**Required work**
**A.** From the depth-of-field advice below, list the settings and conditions used to take the example shot with the Sony H5.
**B.** Transcribe the part of the depth-of-field advice between "A quickie example" and "a P&S camera.", inclusive.

**Passage to read**
'''

Gotcha. Low light isn't going to be a strong suit for sure...for high ISO work like shooting moving subjects - but as you said, you might be able to work around it.
The depth of field option is definitely one of the limitations of small sensors - or one of the benefits, depending on how you look at it. Small sensors = big depth of field...so it is hard to get a shallow depth of field look on a typical small-sensor P&S. However, you do have a big optical zoom on yours, so there are ways to get the blurred background...it just takes some technique. There are a few ways to do it - first off, the bigger the aperture the better - so if you use your camera's Aperture Priority mode, and make the aperture the smallest F number available, you will get the best chance to reduce the depth of field. Second, try getting as much distance between you and your subject, and as much distance between the subject and the background, as possible. By increasing these distances, you increase the chance of the background being out of focus. Third, use the zoom to get closer to the subject - with big telephoto lenses, the more you zoom, the shallower the depth of field will get. So by standing farther away and using the zoom to get closer, you can increase those distances and shallow the depth of field.
A quickie example I shot years ago with a camera similar to yours - a Sony H5 with a 12x zoom - I used maximum telephoto, wide open aperture, and shot a subject that was a good 10 feet from the background, which was enough to get that soft out-of-focus area:
Another way to get that shallow depth of field and subject isolation is to use the macro mode, get really close to the subject, use any zoom you can...macro modes are designed for very close focus and the depth of field will often narrow considerably even with a P&S camera.

'''

**Record extracts**

'''

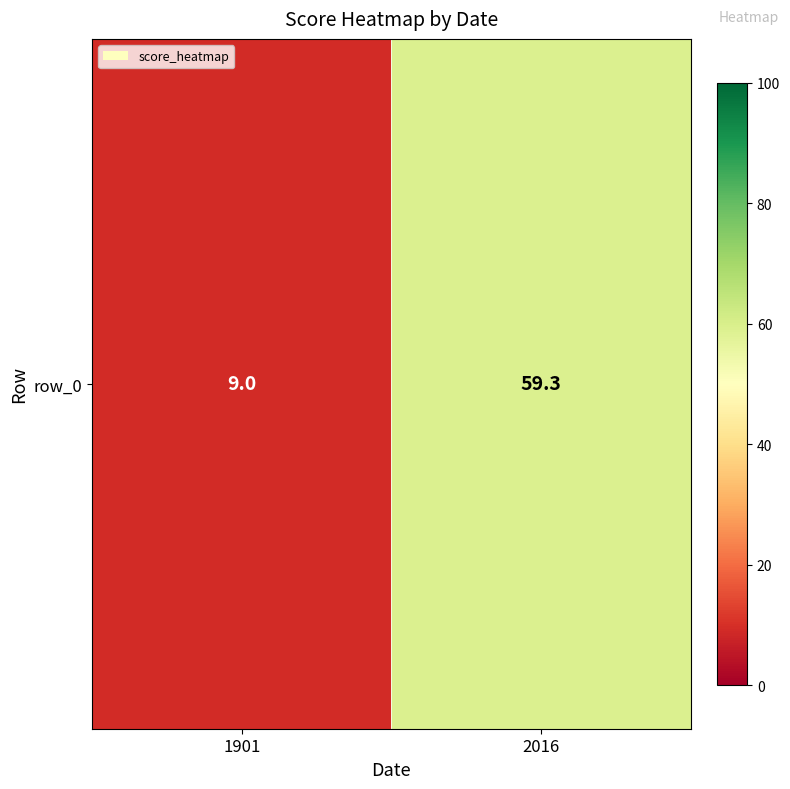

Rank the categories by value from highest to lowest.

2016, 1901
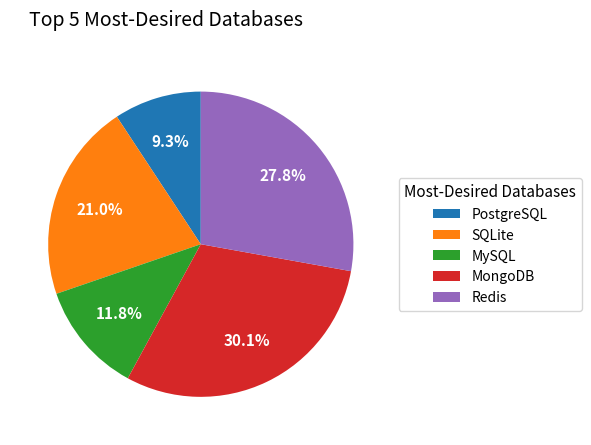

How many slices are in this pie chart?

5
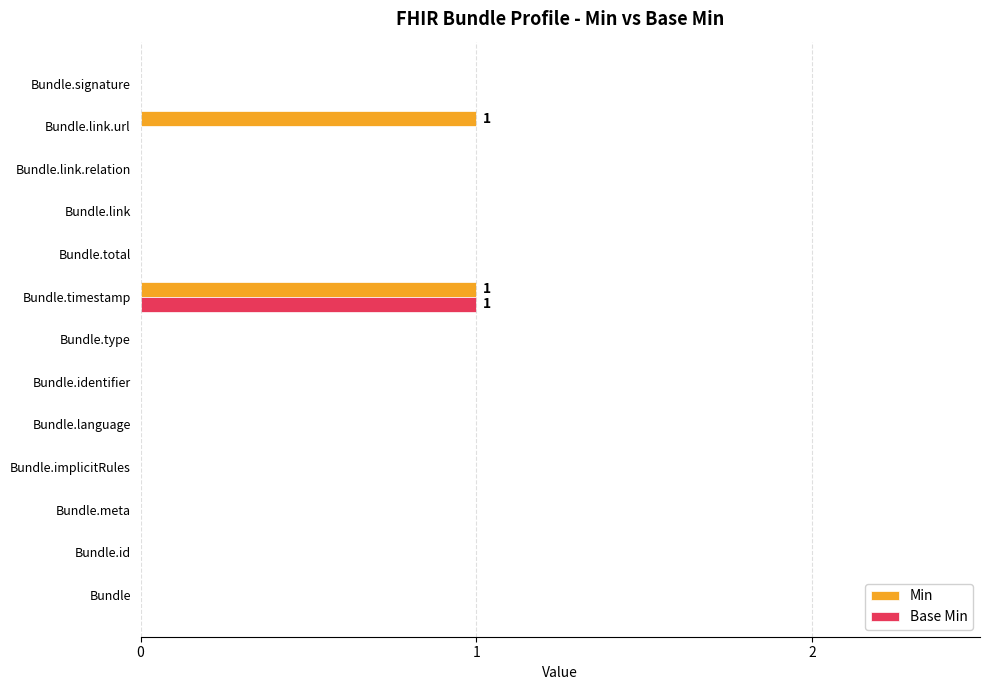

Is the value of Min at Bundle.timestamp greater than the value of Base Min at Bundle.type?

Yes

'''
'''

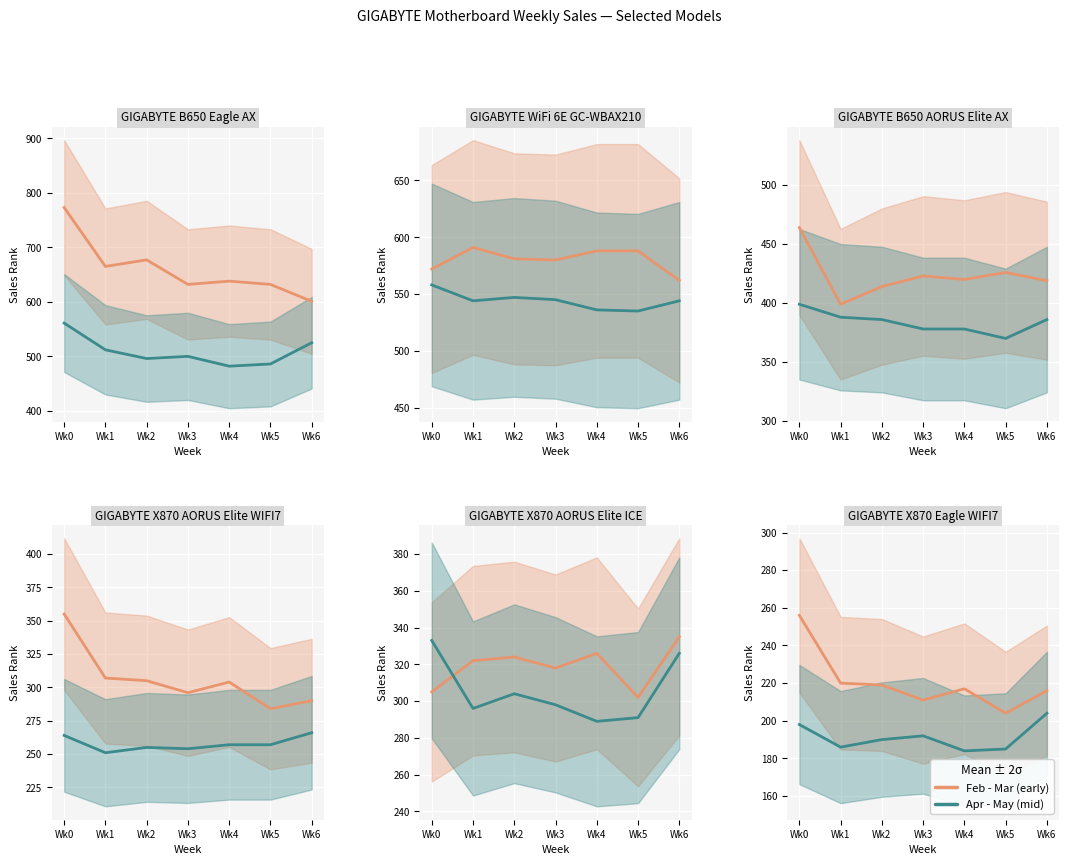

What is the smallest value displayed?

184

'''

**Answers by task**
**A.**
- Maximum telephoto
- Wide open aperture
- A subject a good 10 feet from the background

**B.**
A quickie example I shot years ago with a camera similar to yours - a Sony H5 with a 12x zoom - I used maximum telephoto, wide open aperture, and shot a subject that was a good 10 feet from the background, which was enough to get that soft out-of-focus area:
Another way to get that shallow depth of field and subject isolation is to use the macro mode, get really close to the subject, use any zoom you can...macro modes are designed for very close focus and the depth of field will often narrow considerably even with a P&S camera.